A month or two later, I made a consultation with Dr. Naficy. When it finally approached, I was having a hard time finding the time to drive to his office (6+ hours total driving there and back), so I changed it to a phone consultation. I felt like there was so much hype about him, talking to people in his office, e-mails the wonderful but intoxicating internet...to finally hear his voice was so relieving. He was nice, answered my questions but it got kind of awkward toward the end. I didn't blame him, as I am generally a pretty awkward person. So he didn't lose my faith despite a little mutual uncertainty how to smoothly close a phone conversation. So...err...uhhh...bye now! Haha.
I told the patient coordinator I was talking to that I'd like to talk to past patients. She quickly put me in touch with a girl (I found out was) my age, had my values, my lifestlye and we spoke on the phone and texted. After this conversation, I was so ready to make my pre-op appointment and surgery date! I just needed a dash of support since it was lacking it in the boyfriend area! At this point I hadn’t told my mom that I was going to do it for sure.
I would say I am kinda a very thorough person. Just wanted to admit that.
So last week was my pre-op and it was very formal. Talked paperwork, how to prepare, expectations, etc. And I finally met the surgeon in person! It went well...we talked about my expectations, his. But it was a lot to take in. In a relatively short time (three months) I had my first consultation ever and am scheduled for surgery. I, inevitably, am a bit shocked. Waiting isn't ideal because I hadn't found (okay, looked for) a job in my new area yet and have had a long enough time to be idle and make myself crazy! Once I am back on my feet, resumes will be flying. I just knew I wanted this and didn't want to start a new job and ask for a week off for voluntary surgery.
Okay, now that we have excuses out of the way, back to the first time meeting my doctor. He asked me what my priorities were as far as things I'd like changed. After my first complaint (tip projection), it's not easy to really articulate things in accurate order...anyway, I didn't feel satisfied we were on the same page. I realized later I want to hear it from him what I want. He is a good listener but I want to know what he envisions for my nose, which is only capable of so much.

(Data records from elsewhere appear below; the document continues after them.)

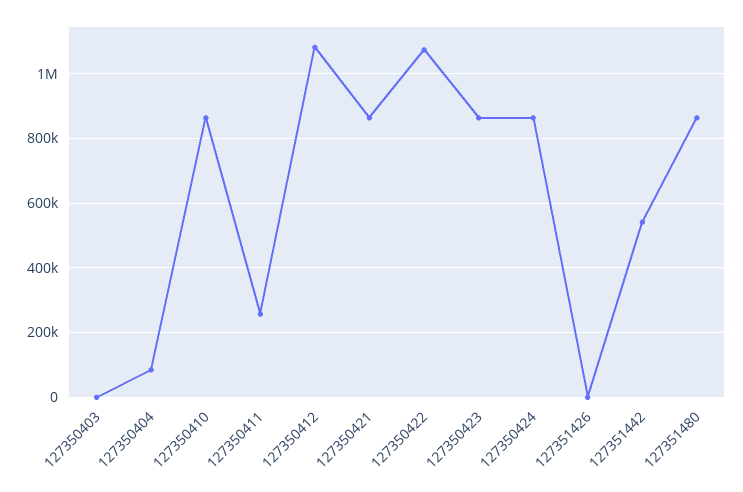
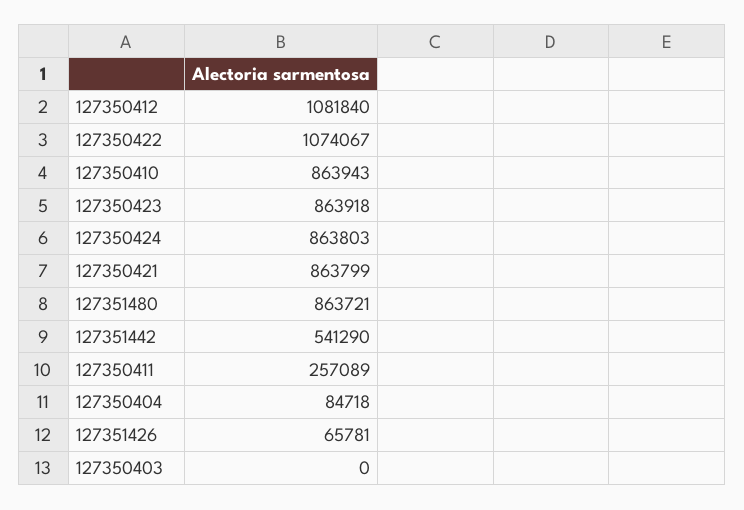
  {
    "127350403": 0,
    "127350404": 84718,
    "127350410": 863943,
    "127350411": 257089,
    "127350412": 1081840,
    "127350421": 863799,
    "127350422": 1074067,
    "127350423": 863918,
    "127350424": 863803,
-   "127351426": 0,
+   "127351426": 65781,
    "127351442": 541290,
    "127351480": 863721
  }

Today I talked to a staff member and she read the notes he wrote during our meeting. They were spot on, but I still would like to have better visuals…..I guess I am still worried about my front view. I am sure it will look normal/adequate but I just don’t want to feel this cloudy sensation.
Last weekend with my nose! I can’t believe this is happening. Any time my boyfriend brings it up there is major tension. We basically just avoid talking about it. I just worry once it’s over and I have a splint on my face and super uncomfortable, he may treat me poorly and unaccommodating telling me, “You did this to yourself, IT WAS A CHOICE!” I can hear him now… ugh. I’ll probably write updates frequently and pretend you all are my wonderful boyfriend listening to my complaint and feelings. Thanks in advance!